(Data entries)
## START

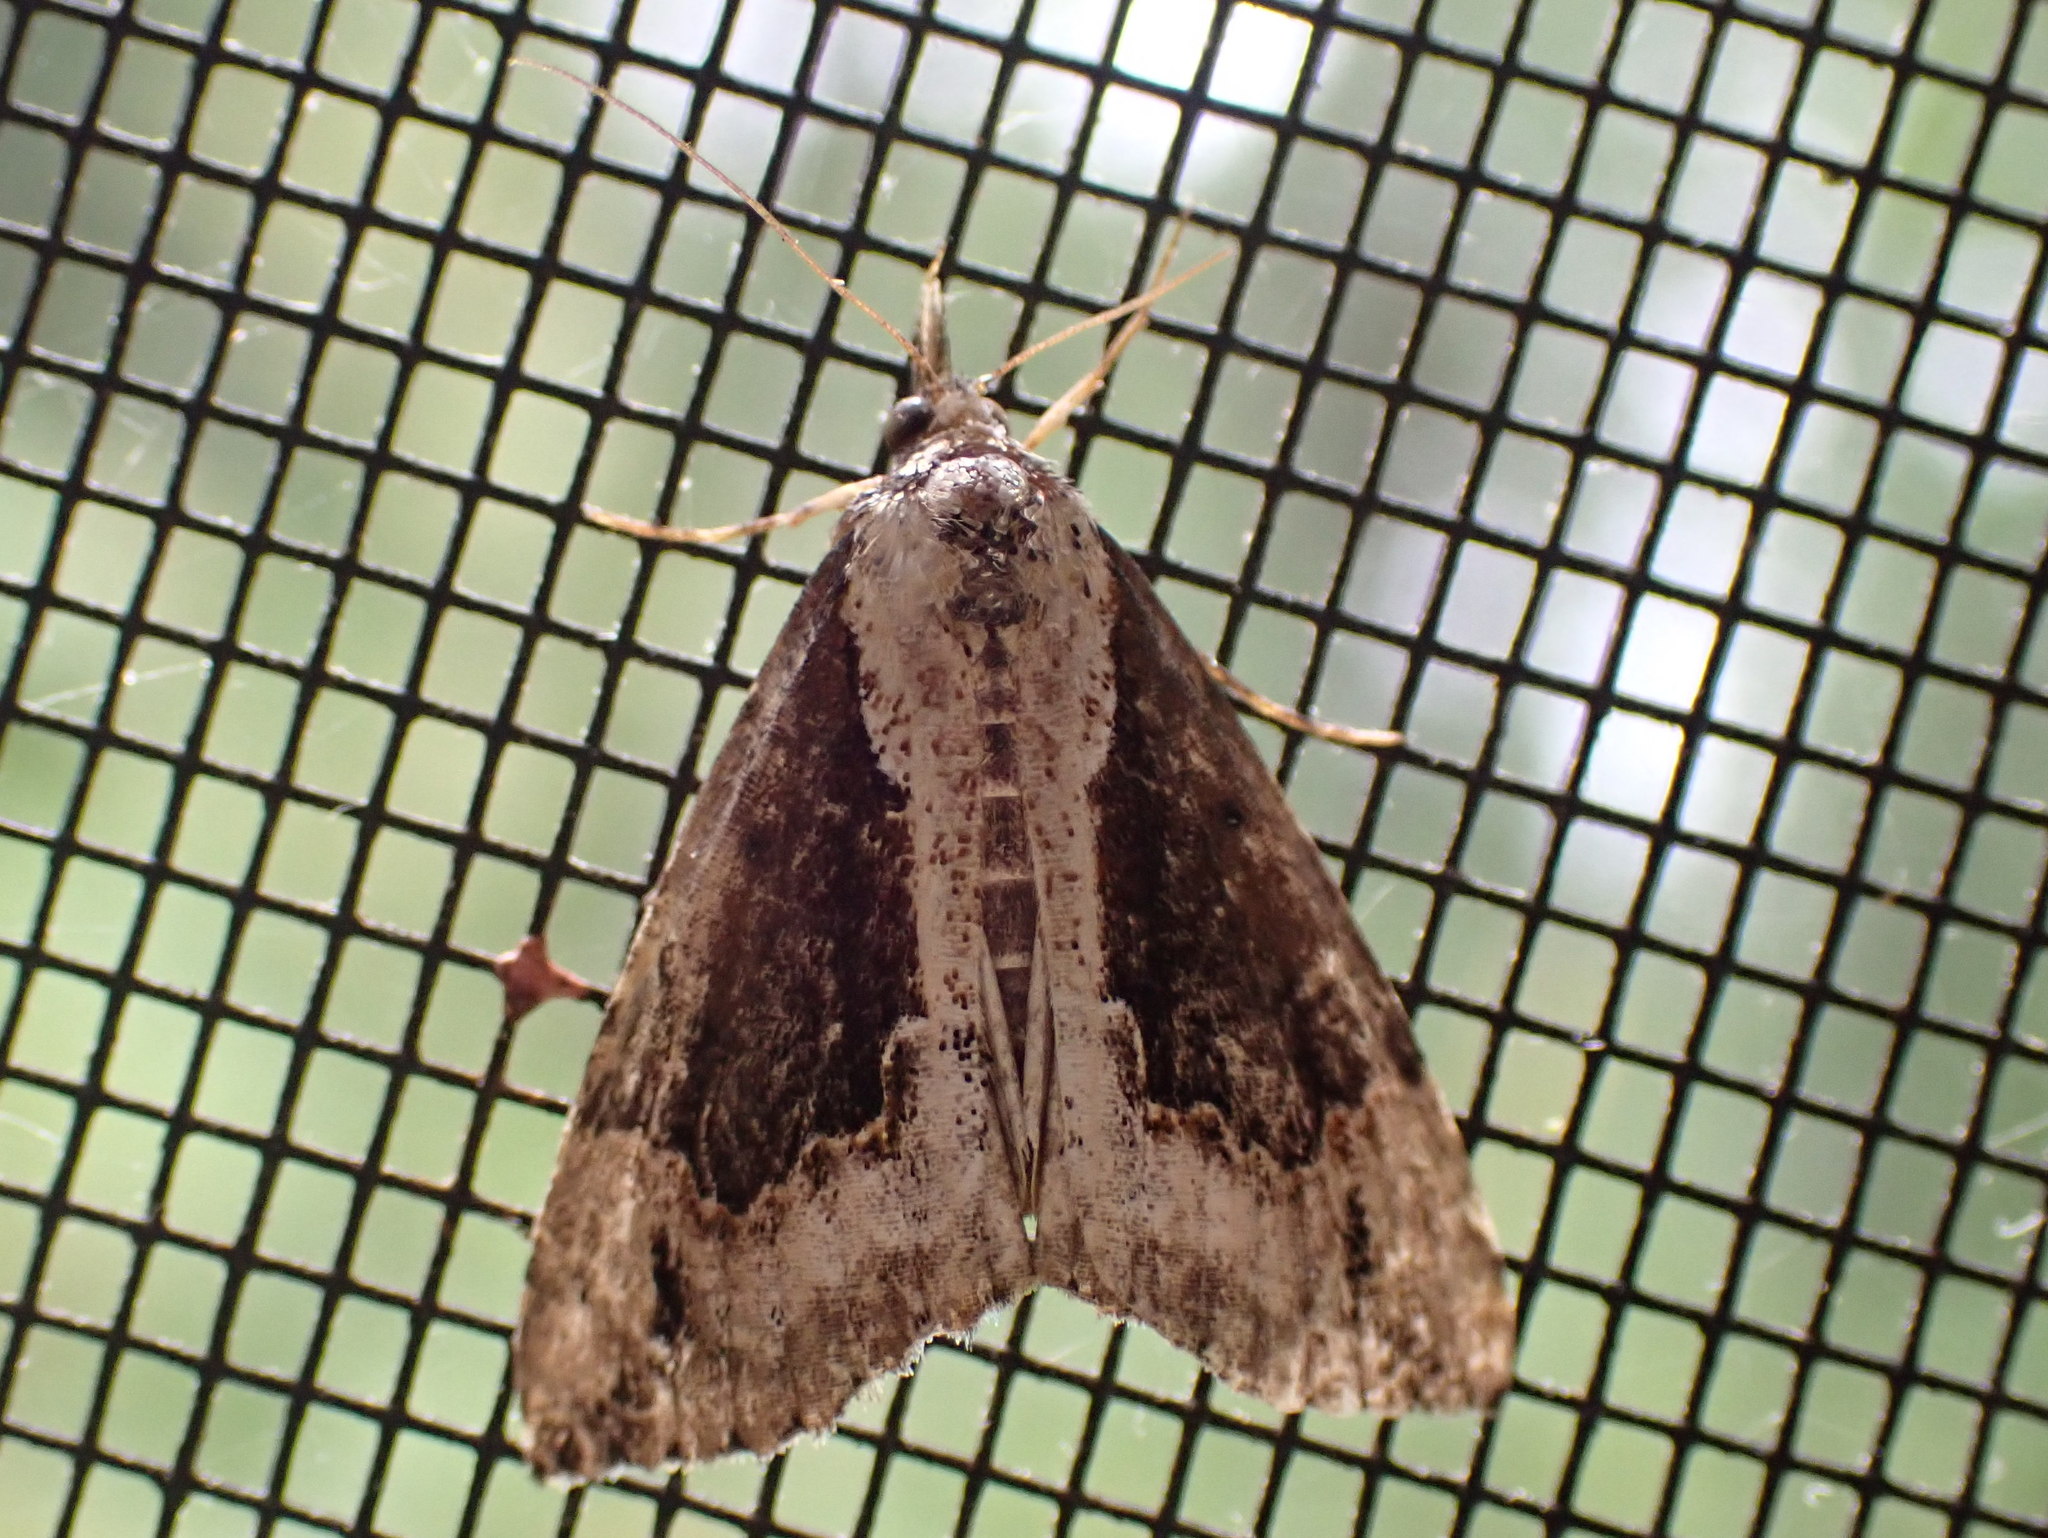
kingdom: Animalia
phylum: Arthropoda
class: Insecta
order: Lepidoptera
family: Erebidae
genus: Hypena
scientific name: Hypena baltimoralis
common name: Baltimore snout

## END

Convert the lines of the records above into a Markdown table with the columns "Row" and "Line," numbering each line and leaving out blank lines. Leave the pictures out of the answer.

| Row | Line |
|---|---|
| 1 | kingdom: Animalia |
| 2 | phylum: Arthropoda |
| 3 | class: Insecta |
| 4 | order: Lepidoptera |
| 5 | family: Erebidae |
| 6 | genus: Hypena |
| 7 | scientific name: Hypena baltimoralis |
| 8 | common name: Baltimore snout |